In particular, we assume the measurements are independent random variables \(X_i\) which all have the same expectation \(\mathrm{E}(X_i)=\mu\) and variance \(\mathrm{Var}(X_i)=\sigma^2\). We assume that the mean of measurements from the original system provides the expectation (but see below for evaluating two-sided tests). From Chebyshev's Inequality (http://math.mit.edu/~goemans/18310S15/chernoff-notes.pdf) \[\mathrm{Prob}\left(\left|\frac{\sum X_i}{n}-\mu\right|\geq\epsilon\right)\leq\frac{\sigma^2}{n\epsilon^2},\] which is an upper bound of this probability. If \(r\) is the range of the data (the difference between the maximum and minimum values), we know \(\sigma^2\leq \frac{r^2}{4}\). If we also describe the difference of the means as a proportion of the range (\(\epsilon=rd\)), we get \[\mathrm{Prob}\leq\frac{r^2}{4nr^2d^2}=\frac{1}{4nd^2}.\] As usual we may consider the difference significant and reject the null hypothesis if its probability is less than 5%, that is, \[\mathrm{Prob}\leq\frac{1}{4nd^2}\leq\frac{1}{20},\] from which \[n\geq\frac{5}{d^2}.\]

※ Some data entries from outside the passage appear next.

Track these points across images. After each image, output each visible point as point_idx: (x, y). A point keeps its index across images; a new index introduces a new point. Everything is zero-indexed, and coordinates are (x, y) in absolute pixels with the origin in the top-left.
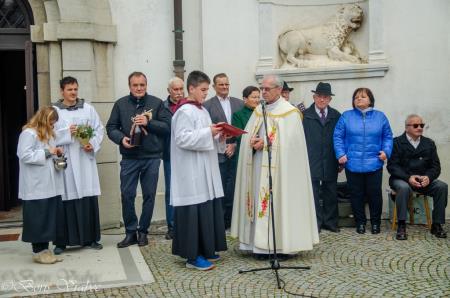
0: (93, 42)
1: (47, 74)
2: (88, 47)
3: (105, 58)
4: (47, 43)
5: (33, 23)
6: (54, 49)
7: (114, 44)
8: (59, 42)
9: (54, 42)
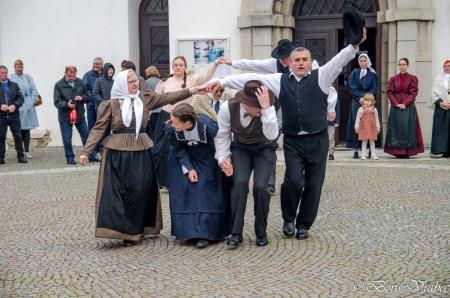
0: (418, 21)
1: (387, 43)
2: (415, 24)
3: (426, 31)
4: (388, 23)
5: (378, 10)
6: (392, 27)
7: (433, 21)
8: (396, 22)
9: (392, 22)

In terms of concrete examples, this means:

\(d\) of this or more is significant with a confidence of 95% | if \(n\) is at least |
---|---|

5% | 2,000 |

1% | 50,000 |

0.5% | 200,000 |

If, instead of comparing one variant to the original system (which we assumed to provide the underlying distribution and expectation), we compare two variants in an A/B test, the probability we calculate is that of seeing a given difference between the means of the measurements if the measurements on the two sides have the same expectation, that is, the two variants do not perform differently in reality. This is the probability of either the measurements on the A side being sufficiently far from the expectation, or the measurements on the B side being far. We approximate this probability with the (always greater) sum of the individual probabilities, and, as \(d\) is the difference between the expectation and the mean, we use \(d=d_{AB}/2\) where \(d_{AB}\) is the difference seen between the means on the A versus the B side. (We do this because in the worst case, the common expectation is halfway between the means, which allows both means to be close to it.) Assuming we have \(n\) measurements on each side we get \[\mathrm{Prob}_{AB}\leq 2\frac{1}{4n{\frac{d_{AB}}{2}}^2} = \frac{2}{nd_{AB}^2}.\] For this probability to be less than 5%, we need \[\mathrm{Prob}_{AB}\leq\frac{2}{nd_{AB}}\leq\frac{1}{20}\] \[n\geq\frac{40}{d_{AB}^2}.\] In terms of some concrete numbers:

\(d_{AB}\) of this or more is significant with a confidence of 95% | if \(n\) is at least |
---|---|

5% | 16,000 |

1% | 400,000 |